## WHAT TO WORK ON
Below are the entries to work from; restate word for word the portion that opens with the line containing "S dřevěným sedákem a opěrákem" and closes with the line containing "Sklady a dílny", keeping both.

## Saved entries

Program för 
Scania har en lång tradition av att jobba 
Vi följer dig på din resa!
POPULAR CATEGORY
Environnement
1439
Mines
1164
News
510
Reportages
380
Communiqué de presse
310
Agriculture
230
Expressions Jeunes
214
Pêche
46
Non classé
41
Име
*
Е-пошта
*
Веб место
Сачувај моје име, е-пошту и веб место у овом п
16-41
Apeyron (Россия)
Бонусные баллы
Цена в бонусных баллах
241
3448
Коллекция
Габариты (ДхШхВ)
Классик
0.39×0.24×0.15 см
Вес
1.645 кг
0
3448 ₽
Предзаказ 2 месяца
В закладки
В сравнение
--
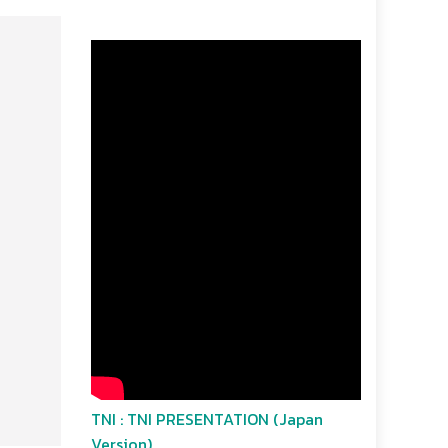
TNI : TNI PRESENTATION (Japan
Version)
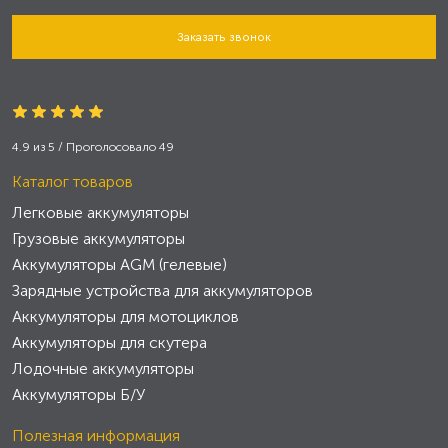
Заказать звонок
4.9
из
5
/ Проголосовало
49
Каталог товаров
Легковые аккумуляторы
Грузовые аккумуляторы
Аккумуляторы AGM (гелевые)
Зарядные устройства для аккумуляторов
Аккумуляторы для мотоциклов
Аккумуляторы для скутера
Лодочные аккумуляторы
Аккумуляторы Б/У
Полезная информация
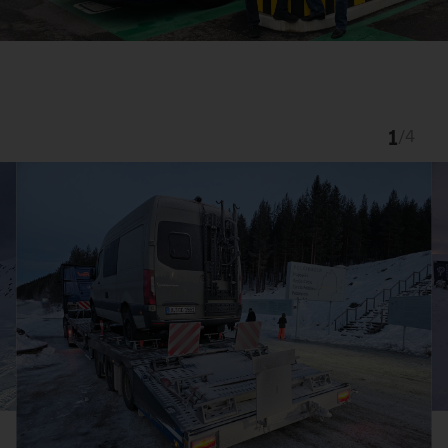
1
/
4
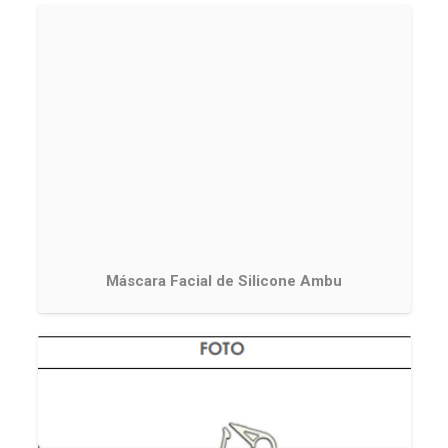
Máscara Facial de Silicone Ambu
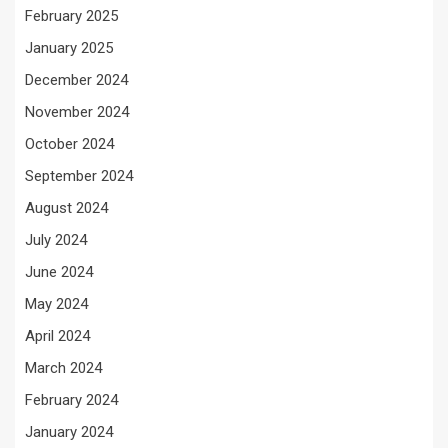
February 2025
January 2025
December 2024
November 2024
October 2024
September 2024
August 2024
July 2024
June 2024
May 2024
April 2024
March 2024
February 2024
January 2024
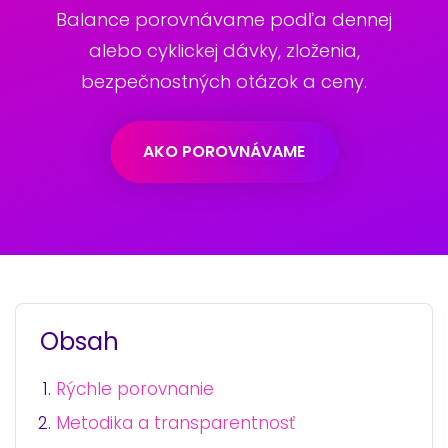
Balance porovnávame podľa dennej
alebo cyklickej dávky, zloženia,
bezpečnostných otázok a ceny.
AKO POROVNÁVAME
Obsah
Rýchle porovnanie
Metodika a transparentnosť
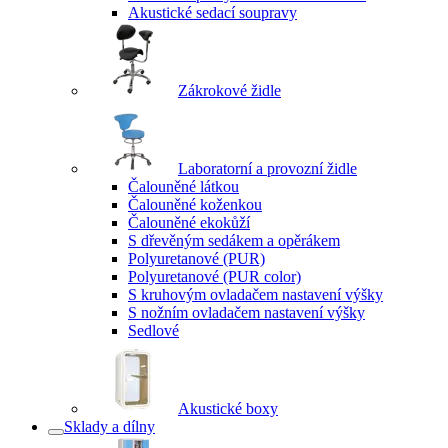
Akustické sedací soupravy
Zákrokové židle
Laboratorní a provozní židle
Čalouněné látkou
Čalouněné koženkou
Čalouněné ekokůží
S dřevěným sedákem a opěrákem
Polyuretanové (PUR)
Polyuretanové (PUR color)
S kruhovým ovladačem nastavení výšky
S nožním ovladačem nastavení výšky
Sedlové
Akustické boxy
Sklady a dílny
--
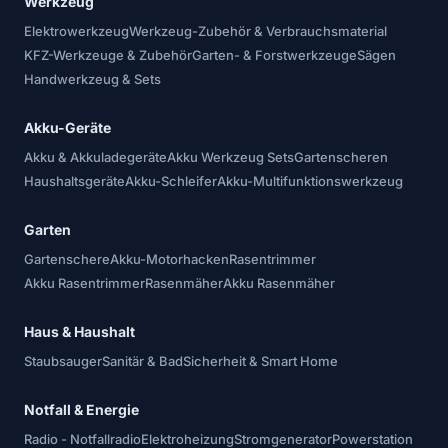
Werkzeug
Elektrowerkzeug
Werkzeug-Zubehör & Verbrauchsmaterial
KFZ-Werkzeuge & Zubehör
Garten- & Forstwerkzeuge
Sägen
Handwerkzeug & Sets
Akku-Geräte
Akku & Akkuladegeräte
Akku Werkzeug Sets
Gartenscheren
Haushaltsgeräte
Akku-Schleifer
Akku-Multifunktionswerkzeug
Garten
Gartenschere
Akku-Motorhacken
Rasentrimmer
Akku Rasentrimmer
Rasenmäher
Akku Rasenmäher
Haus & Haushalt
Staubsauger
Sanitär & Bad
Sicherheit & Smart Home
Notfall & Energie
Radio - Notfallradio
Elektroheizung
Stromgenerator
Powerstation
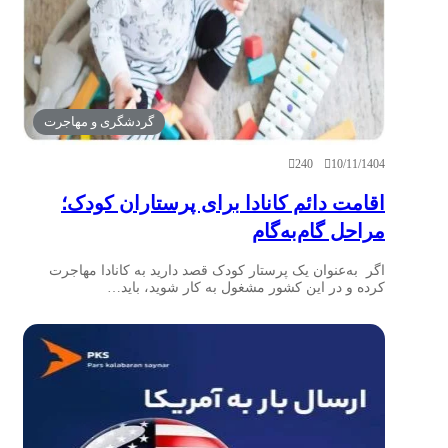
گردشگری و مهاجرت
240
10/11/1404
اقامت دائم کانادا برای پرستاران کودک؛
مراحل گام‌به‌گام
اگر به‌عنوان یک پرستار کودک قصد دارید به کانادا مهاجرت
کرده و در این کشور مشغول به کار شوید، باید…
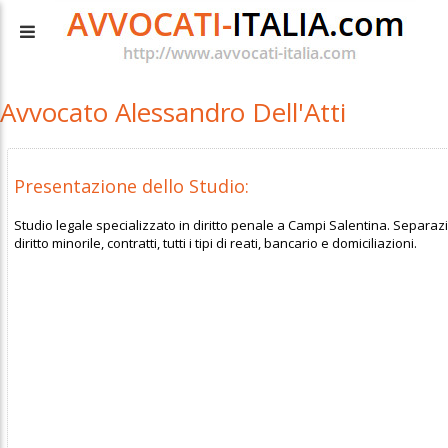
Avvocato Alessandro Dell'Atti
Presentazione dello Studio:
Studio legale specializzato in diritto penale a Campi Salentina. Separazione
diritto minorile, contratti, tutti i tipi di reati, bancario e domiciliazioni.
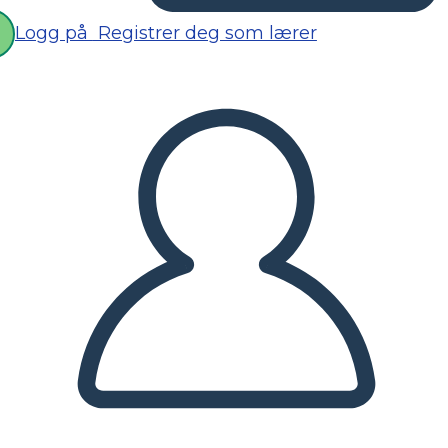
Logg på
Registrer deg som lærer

## SOLUTION TO THIS PROBLEM
S dřevěným sedákem a opěrákem
Polyuretanové (PUR)
Polyuretanové (PUR color)
S kruhovým ovladačem nastavení výšky
S nožním ovladačem nastavení výšky
Sedlové
Akustické boxy
Sklady a dílny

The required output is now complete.